Zum Preisvergleich bieten sich Online-Portale an. Platzhirsche in diesem Markt sind Check24 und Transparo, das den Versicherern HUK-Coburg, WGV und Talanx gehört. Der Vorteil: Die Kunden müssen ihre Daten nur einmal eingeben, um eine Vielzahl von Angeboten verschiedener Versicherer zu erhalten. Transparo.de betreibt auch den Kfz-Versicherungsvergleich von stern.de.

Die Liste wird allerdings nie ganz vollständig sein. Denn nicht jeder Versicherer ist auch auf jedem Vergleichsportal vertreten. So boykottiert die HUK-Coburg, die mit Transparo ein eigenes Vergleichsportal hat, die Teilnahme am Preisvergleich vom Konkurrenten Check24.

"Momentan haben wir das Problem, dass nicht auf allen Portalen alle Versicherer vertreten sind", erklärt David Stachon, Vorstandsvorsitzender des Direktversicherers Direct Line. "Das heißt, die Kunden müssen mehrere Portale besuchen, um einen Marktüberblick zu bekommen. Den meisten ist das allerdings zu mühsam."

Portale erheben Provisionsgebühren

Voss vom BdV sind Portale wie Transparo und Check24 auch noch aus einem anderen Grund nicht geheuer. Als Versicherungsvermittler leben sie von den Provisionen, die ihnen die Gesellschaften zahlen, an die sie die Kunden weiterleiten. Zwischen 70 und 100 Euro soll ihnen laut Branchenkreisen eine Kfz-Police einbringen. "Die Portale pushen die Gesellschaften, bei denen am meisten Geld fließt", fürchtet Voss. Er empfiehlt den Vergleichsrechner des Datendienstleisters Nafi, mit dem auch der BdV kooperiert. Nafi ist kein Vermittler, sondern entwickelt in erster Linie Software zur Kfz-Versicherungskalkulation und erstellt Marktbeobachtungen für Versicherer.

Der Nachteil: Nafi ermöglicht zwar einen Preisvergleich. Wer einen passenden Anbieter gefunden hat, muss allerdings auf dessen Homepage gehen und seine Daten für den Policenkauf erneut eingeben.

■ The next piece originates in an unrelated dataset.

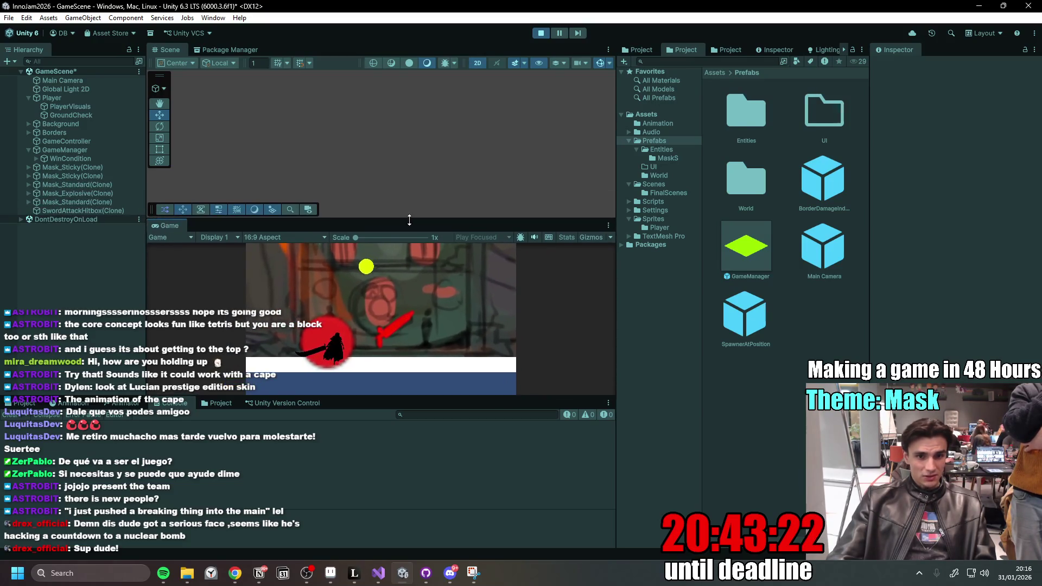
- Run the player to the right edge, back left, then jump right
key(d)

Der Leistungsumfang ist entscheidend

Voss rät, beim Versichererwechsel nicht nur auf den Preis, sondern auch auf die Leistungen zu achten. So macht es bei der Kaskoversicherung Sinn, wenn der Versicherer auf die Einrede der groben Fahrlässigkeit verzichtet. Dann zahlt er auch den kompletten Schaden, wenn der Kunde zum Beispiel einen Auffahrunfall hat, weil er sich nach einer fallengelassenen Zigarette bückt.

"Es ist auch sinnvoll, den Zusammenprall mit allen Tieren zu versichern", erklärt Voss. Gibt der Versicherer an, nur Haarwild zu versichern, kommt er für den Zusammenprall mit einem Wildschwein auf, nicht aber für die Kollision mit einem Fasan oder einer Katze.

Wenn der Kunde den Versicherer nicht wechseln will, kann es sich auch lohnen, den bestehenden Anbieter anzusprechen und mit ihm einen individuellen Preisnachlass auszuhandeln. "Versicherungsvertreter haben oft Kontingente für Rabattierungen", sagt Voss. "Es kommt natürlich darauf an, ob der Vertrag das noch hergibt." Hatte der Kunden viele Schäden, werden Nachverhandlungen wohl erfolglos bleiben.

Einen Rabatt gewähren viele Versicherer freimütig, wenn der Kunde sich für die Werkstattbindung entscheidet. Dann dürfen Kunden das Auto nach einem Kaskoschaden nur in eine vom Versicherer benannte Werkstatt bringen. Laut Finanztest können Kunden so eine Ersparnis von bis zu 15 Prozent des Beitrages erzielen. "Bei Neu- und Leasingwagen kann diese Klausel aber Probleme bringen, wenn die Garantie- oder Leasingbedingungen Werkstätten der Hersteller verbindlich vorschreiben", warnen die Tester.